On the subject of other channels and their shows, he had much less to say. The truth was, he said, most of the time, when not watching his own shows, he preferred to get a DVD box set and settle down to watch US programmes such as The Wire and Dexter. This was no great surprise.

The often unspoken truth about many TV people is they don't actually watch that much telly – and they certainly don't watch that much of it in the same way as the rest of us do. So commissioners will, of course, watch all of their own output (which sometimes can't be easy). And they will also be duty bound to watch the output of their colleagues from the same broadcaster, just so they can be well informed about their rivals' failures.

They will usually watch most of this output either in their office (not too much time for that), travelling to work, or at home at the weekend, when the kids allow them to get back to the pile of DVD "screeners" on their desk.

What they don't do is watch that much TV as it is actually broadcast – which means they don't have the same experience as the audience when it comes to trailers, advertising or overall viewing experience.

Producers are usually worse.
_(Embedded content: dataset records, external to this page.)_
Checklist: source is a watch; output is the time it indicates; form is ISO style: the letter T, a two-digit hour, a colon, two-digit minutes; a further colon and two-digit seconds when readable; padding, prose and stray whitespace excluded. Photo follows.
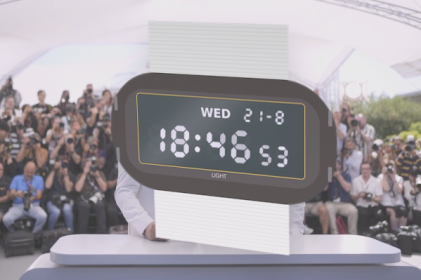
T18:46:53
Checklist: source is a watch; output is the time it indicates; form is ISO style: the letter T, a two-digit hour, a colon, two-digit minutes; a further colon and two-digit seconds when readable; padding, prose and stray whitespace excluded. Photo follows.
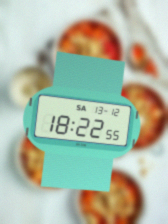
T18:22:55
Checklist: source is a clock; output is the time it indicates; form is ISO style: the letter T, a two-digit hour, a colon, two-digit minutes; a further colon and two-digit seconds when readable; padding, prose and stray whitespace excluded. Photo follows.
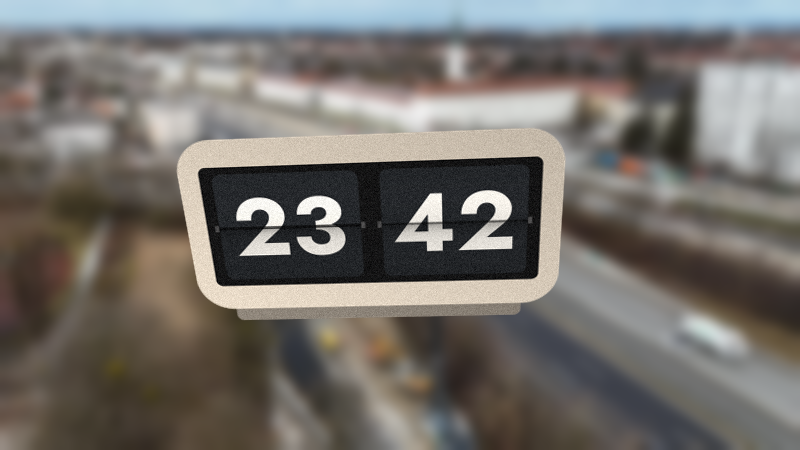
T23:42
They often rarely watch the channels they then end up pitching ideas to.

There are notable exceptions – and the best in the business – those people who adore TV and actually have a high regard for their audiences, and watch lots and lots of it. They can talk with insight and enthusiasm about shows across a range of genres and channels.

But if many of the people who commission TV are increasingly turning to box sets of US shows for their own viewing, what does that say about the TV they are creating for the rest of us to watch?
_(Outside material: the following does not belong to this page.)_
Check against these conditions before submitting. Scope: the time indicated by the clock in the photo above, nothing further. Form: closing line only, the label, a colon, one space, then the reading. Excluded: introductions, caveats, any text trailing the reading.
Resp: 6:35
The Beeb must be more transparent over big bonuses to executives

It is almost as predictable as Big Brother. The BBC annual report is published along with a spate of headlines about fat cat BBC bosses and their bonuses.

I won't dwell on the detail, other than to say that massive pay rises and significant bonuses were still paid to top BBC executives, despite the failures of management on the issue of trust last year – and the thousands of jobs being lost at the BBC.
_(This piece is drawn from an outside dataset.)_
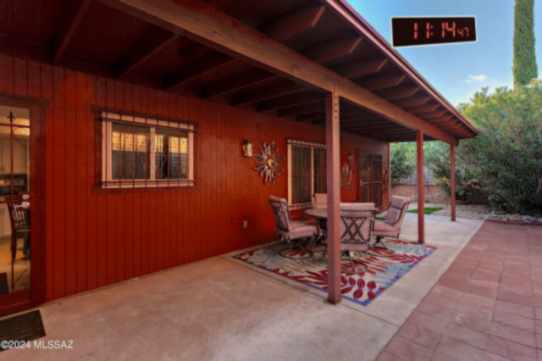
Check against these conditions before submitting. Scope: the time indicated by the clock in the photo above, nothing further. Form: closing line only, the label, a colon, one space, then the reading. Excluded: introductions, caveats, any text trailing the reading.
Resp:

Director general Mark Thompson rightly and honourably declined to take his bonus. There was the inevitable argument wheeled out during the course of the bonus debate about how the BBC has to pay competitive rates to bring the best people into the organisation. But there are two things that the trust fails to address sufficiently in its analysis and defence of these big salaries and mega-bonuses.

The first is what these executives actually do to receive these bonuses. I understand the detail may not be suitable for the public domain – but giving some idea of what particular executives are expected to achieve before they get a bonus would be helpful. Particularly as, unless they are in BBC Worldwide, they have no commercial targets, so their only measure of financial success can be running their budgets properly, something they are surely expected to do anyway.

The second, and more important, point is what price should be attached to the freedom those who work for the BBC have in being at the heart of an organisation with no profit pressure, and billions of pounds in public funding. Top BBC execs, we should also remember, never get made redundant; they stay until they choose to leave or take a pension. So there are massive advantages and privileges that come from working and running the BBC, rather than, say, ITV or Sky.

The BBC Trust should seek to put some value on what those public sector privileges are worth to BBC executives – and then deduct that sum from their overall remuneration.